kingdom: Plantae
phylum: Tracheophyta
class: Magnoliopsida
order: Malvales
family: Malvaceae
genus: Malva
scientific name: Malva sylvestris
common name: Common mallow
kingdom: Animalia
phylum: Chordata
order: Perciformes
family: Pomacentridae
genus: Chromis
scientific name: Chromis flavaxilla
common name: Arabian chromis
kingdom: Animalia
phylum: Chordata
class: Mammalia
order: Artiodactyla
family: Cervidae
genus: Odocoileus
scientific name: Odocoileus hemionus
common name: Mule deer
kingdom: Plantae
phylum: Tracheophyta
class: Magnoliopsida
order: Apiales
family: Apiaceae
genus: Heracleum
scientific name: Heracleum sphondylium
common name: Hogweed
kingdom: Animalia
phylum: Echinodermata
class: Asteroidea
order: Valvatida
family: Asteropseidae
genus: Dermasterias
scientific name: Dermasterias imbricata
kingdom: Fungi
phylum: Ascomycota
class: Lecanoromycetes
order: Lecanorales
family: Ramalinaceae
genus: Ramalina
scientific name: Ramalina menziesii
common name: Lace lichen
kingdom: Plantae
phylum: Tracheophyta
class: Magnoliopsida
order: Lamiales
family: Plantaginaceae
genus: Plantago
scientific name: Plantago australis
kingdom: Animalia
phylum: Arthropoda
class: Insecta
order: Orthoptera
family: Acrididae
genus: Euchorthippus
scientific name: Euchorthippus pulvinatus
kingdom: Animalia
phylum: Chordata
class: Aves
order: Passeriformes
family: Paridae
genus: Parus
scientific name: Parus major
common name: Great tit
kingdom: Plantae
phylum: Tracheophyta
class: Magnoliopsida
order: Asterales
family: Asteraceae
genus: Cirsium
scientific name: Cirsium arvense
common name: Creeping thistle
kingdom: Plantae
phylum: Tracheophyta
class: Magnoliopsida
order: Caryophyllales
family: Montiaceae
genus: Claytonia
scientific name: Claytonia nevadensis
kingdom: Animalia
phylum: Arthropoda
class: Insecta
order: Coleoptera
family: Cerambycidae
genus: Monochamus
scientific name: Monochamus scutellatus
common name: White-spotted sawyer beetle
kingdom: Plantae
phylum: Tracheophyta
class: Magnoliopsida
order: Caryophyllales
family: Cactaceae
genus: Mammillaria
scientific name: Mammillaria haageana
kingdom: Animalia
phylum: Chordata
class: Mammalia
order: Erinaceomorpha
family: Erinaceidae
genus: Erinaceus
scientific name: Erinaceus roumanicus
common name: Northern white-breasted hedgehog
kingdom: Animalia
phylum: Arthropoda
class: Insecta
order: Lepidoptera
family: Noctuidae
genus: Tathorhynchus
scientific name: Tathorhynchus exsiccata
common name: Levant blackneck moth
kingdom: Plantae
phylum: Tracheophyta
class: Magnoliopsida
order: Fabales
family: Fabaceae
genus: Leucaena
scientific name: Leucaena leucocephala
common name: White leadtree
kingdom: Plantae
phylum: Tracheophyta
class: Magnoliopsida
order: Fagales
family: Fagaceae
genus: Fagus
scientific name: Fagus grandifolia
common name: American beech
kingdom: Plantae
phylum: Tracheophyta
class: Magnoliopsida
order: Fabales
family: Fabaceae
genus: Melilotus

▸ **INSTRUCTION**: Reproduce, unchanged, the lines above from the start of the rows through the line containing "genus: Chromis", with that line included.

▸ **FULL OUTPUT**:
kingdom: Plantae
phylum: Tracheophyta
class: Magnoliopsida
order: Malvales
family: Malvaceae
genus: Malva
scientific name: Malva sylvestris
common name: Common mallow
kingdom: Animalia
phylum: Chordata
order: Perciformes
family: Pomacentridae
genus: Chromis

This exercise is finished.